From the entries, copy each line that includes "horizontal".

####################

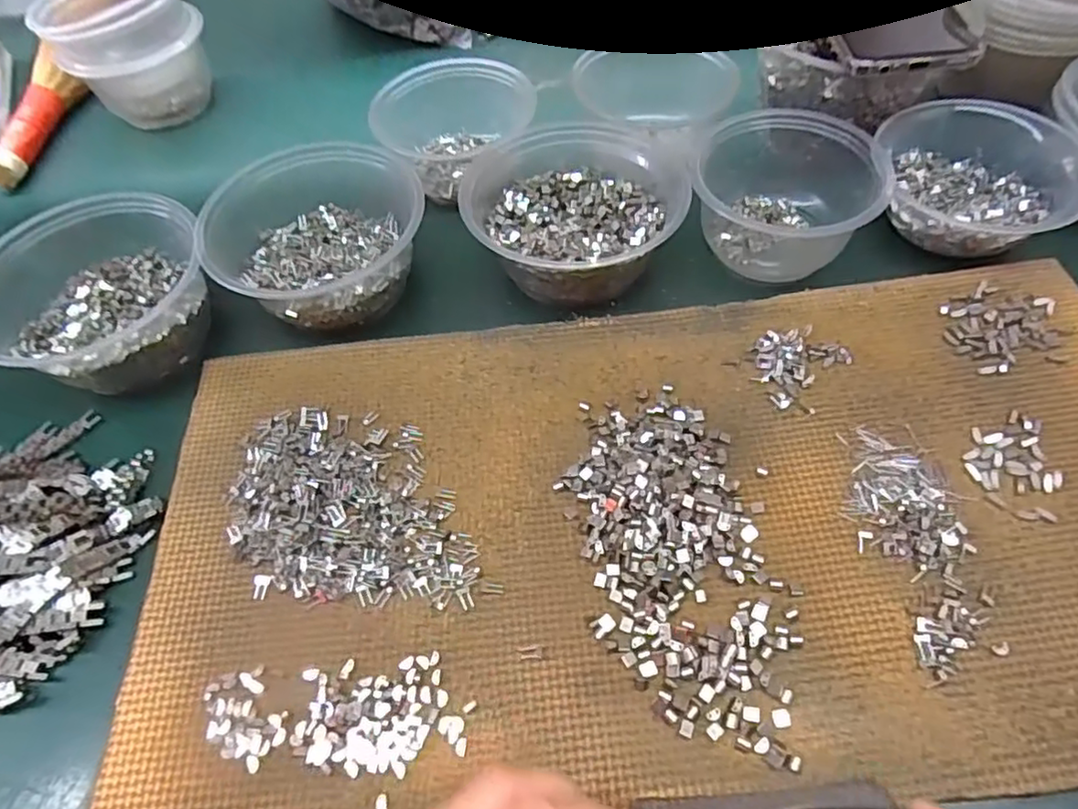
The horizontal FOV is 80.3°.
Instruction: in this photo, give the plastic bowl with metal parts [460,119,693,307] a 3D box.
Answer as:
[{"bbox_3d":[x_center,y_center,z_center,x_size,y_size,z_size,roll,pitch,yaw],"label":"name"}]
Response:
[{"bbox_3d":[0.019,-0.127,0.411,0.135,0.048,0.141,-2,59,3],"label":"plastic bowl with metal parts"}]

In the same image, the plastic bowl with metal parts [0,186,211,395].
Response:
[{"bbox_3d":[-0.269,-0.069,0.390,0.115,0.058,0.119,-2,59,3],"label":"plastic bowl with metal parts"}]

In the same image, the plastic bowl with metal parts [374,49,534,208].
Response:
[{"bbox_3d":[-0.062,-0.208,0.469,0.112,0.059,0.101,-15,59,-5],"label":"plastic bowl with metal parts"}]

####################

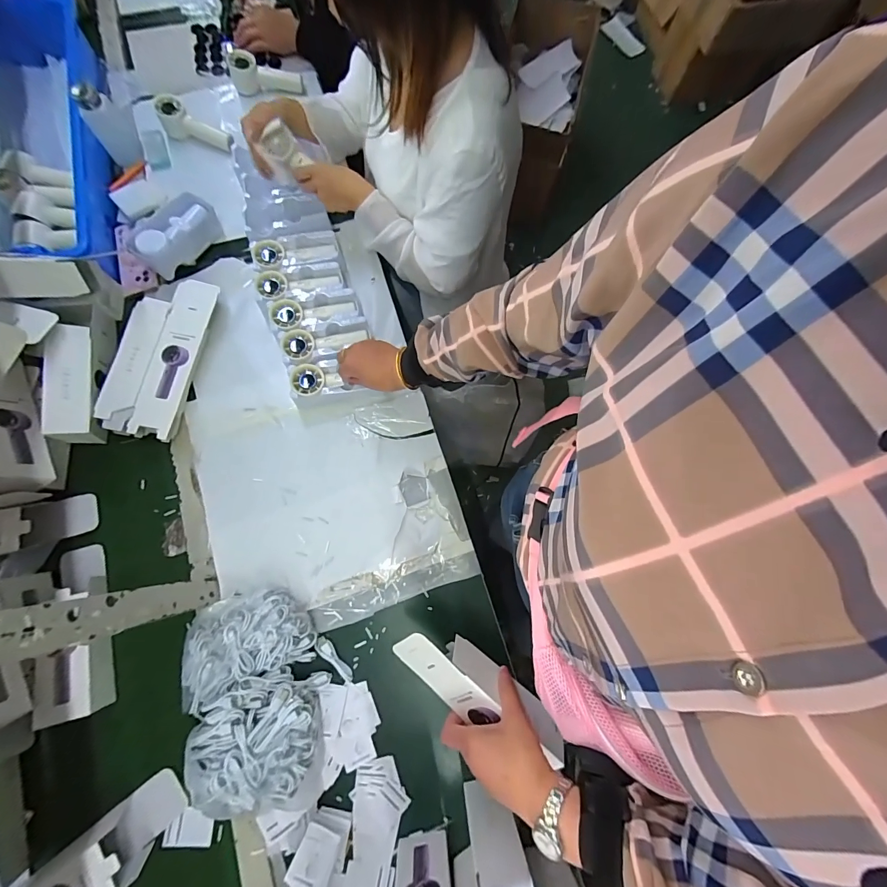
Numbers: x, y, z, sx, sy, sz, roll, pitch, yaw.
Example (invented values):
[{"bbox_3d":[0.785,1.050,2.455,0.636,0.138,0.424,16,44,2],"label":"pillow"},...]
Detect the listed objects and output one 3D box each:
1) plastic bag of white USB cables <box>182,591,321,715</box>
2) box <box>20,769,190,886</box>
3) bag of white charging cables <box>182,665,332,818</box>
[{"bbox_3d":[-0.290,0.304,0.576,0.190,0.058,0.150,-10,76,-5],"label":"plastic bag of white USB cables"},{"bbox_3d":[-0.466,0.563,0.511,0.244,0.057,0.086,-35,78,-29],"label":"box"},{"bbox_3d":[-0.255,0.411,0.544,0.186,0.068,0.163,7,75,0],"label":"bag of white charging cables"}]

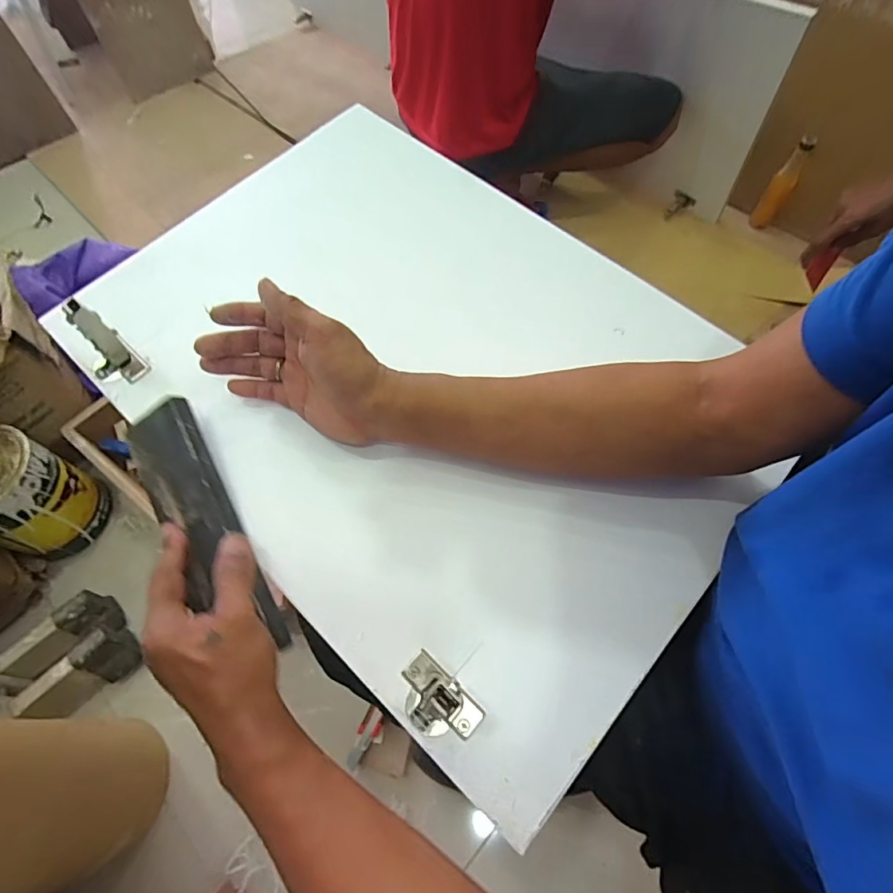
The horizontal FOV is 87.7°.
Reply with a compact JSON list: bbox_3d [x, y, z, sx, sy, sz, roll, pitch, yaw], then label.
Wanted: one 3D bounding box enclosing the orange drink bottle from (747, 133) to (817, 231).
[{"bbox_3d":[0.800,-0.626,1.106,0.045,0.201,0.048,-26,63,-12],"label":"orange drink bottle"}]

####################

### [COMPLETED TASK]
The horizontal FOV is 80.3°.
The horizontal FOV is 87.7°.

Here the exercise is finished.